In this study, the UCLA team found that the DNA wrapped around nucleosomes is more highly methylated than flanking DNA, which links adjacent DNA/nucleosome complexes.
"These results indicate that nucleosome positioning influences DNA methylation patterning throughout the genome and that DNA methyltransfereases (the enzymes that methylates DNA) preferentially target nucloesome-bound DNA," said Pellegrini, an associate professor of molecular, cell and developmental biology and an informatics expert.
The work was initially done in Arabidopsis, a mustard weed commonly used in plant research. Once the DNA methylation and nucleosome positioning patterns emerged, they repeated the work in human stem cells. Pellegrini and Jacobsen found similar patterns in the human stem cells.
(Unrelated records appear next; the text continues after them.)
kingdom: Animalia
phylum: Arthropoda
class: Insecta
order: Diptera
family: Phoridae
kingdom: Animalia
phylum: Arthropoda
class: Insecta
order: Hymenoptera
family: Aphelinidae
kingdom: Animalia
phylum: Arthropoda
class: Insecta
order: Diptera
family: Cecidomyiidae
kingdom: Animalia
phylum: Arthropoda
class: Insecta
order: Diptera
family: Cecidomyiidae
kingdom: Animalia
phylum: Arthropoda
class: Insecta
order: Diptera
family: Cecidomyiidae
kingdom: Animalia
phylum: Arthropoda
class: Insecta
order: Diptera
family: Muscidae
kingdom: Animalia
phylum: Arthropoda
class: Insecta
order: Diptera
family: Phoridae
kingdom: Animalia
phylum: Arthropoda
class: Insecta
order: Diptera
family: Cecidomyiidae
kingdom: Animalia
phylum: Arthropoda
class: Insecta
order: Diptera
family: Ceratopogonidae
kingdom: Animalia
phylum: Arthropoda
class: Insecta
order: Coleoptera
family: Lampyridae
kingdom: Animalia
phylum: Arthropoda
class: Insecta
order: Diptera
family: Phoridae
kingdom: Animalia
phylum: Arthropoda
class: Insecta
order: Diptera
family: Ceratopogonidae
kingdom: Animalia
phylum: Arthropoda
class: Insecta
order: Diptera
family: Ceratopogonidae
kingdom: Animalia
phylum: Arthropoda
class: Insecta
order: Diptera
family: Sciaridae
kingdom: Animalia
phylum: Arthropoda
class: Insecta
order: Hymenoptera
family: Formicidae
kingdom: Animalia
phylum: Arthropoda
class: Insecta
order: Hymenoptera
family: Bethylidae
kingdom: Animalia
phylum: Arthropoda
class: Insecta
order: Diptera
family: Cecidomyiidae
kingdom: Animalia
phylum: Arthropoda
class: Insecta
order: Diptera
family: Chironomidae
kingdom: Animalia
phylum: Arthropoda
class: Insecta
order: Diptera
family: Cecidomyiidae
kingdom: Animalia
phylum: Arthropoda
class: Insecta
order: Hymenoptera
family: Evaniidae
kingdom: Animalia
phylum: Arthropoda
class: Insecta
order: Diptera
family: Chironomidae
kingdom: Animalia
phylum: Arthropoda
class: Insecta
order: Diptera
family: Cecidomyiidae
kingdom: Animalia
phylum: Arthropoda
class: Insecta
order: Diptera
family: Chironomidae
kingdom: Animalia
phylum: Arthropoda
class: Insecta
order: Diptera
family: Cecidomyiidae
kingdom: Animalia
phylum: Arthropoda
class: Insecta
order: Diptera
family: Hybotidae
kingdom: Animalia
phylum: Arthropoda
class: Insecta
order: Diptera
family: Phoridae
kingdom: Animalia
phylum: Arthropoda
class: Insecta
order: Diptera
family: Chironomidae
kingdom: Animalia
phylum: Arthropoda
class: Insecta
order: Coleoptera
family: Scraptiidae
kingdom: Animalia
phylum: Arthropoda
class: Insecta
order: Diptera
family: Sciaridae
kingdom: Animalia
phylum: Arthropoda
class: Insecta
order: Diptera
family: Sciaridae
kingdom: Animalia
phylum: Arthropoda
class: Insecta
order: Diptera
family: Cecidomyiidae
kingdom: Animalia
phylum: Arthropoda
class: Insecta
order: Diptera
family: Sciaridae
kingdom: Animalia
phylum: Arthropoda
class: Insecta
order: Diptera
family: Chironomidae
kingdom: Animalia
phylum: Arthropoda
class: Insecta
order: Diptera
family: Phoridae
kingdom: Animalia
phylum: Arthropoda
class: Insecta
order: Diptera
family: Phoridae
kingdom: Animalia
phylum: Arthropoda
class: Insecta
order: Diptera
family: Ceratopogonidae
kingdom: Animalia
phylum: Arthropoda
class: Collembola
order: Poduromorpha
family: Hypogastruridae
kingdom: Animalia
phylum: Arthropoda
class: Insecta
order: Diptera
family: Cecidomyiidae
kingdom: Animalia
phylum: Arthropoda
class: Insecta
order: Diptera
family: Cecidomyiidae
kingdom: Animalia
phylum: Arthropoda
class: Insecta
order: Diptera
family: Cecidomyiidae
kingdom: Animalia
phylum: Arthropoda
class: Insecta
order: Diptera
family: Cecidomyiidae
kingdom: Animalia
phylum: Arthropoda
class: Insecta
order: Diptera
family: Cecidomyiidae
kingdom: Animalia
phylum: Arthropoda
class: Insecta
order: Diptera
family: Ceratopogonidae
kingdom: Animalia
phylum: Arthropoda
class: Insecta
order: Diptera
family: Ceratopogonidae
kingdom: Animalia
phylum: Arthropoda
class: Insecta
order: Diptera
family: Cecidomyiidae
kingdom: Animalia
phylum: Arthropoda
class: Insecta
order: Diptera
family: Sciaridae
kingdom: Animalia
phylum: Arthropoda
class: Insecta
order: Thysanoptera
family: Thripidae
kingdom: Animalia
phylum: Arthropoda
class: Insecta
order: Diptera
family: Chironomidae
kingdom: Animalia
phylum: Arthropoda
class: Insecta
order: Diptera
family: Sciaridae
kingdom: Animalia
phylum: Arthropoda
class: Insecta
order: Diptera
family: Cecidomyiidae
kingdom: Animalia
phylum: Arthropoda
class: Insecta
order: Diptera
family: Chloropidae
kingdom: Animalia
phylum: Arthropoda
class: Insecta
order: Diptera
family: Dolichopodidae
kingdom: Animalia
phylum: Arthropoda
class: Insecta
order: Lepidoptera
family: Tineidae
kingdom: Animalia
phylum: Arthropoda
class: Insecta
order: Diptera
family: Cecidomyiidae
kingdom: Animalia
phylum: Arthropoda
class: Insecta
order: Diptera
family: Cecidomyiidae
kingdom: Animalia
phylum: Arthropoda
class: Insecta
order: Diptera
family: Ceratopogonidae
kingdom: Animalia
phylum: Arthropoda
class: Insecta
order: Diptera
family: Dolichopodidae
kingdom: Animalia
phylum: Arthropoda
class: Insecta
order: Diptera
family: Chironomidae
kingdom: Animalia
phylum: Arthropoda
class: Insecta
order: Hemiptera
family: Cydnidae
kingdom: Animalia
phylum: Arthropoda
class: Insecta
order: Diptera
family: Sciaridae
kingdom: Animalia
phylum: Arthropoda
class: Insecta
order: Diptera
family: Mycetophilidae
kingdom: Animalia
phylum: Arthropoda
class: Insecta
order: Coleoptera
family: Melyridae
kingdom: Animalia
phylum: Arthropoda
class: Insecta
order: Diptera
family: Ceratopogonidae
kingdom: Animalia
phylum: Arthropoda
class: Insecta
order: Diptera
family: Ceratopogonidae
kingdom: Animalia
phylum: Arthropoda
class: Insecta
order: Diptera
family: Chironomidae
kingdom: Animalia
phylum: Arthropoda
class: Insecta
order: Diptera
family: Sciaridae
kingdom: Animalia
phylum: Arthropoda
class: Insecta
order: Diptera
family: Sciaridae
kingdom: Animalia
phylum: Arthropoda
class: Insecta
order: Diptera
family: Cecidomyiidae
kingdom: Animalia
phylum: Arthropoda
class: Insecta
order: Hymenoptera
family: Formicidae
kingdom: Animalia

One of the most important, unknown aspects of DNA methylation, Jacobsen said, is how the cell determines where the event occurs, and the pattern of nucleosome positions has emerged as an important determinant of methylation.
The findings could have implications in fighting cancer because DNA methylation patterns go awry in cancer, often causing tumor suppressor genes to switch off. The more scientists know about the cellular mechanisms that lay down the correct DNA methylation patterns, the more that process can be manipulated. In the future, this type of research may lead to techniques that result in the ability to control the patterns that go awry and lead to cancer, thus preventing a malignancy.
And because DNA methylation is important in stem cell differentiation, this knowledge could lead to ways to correct defects in stem cells lines in the future.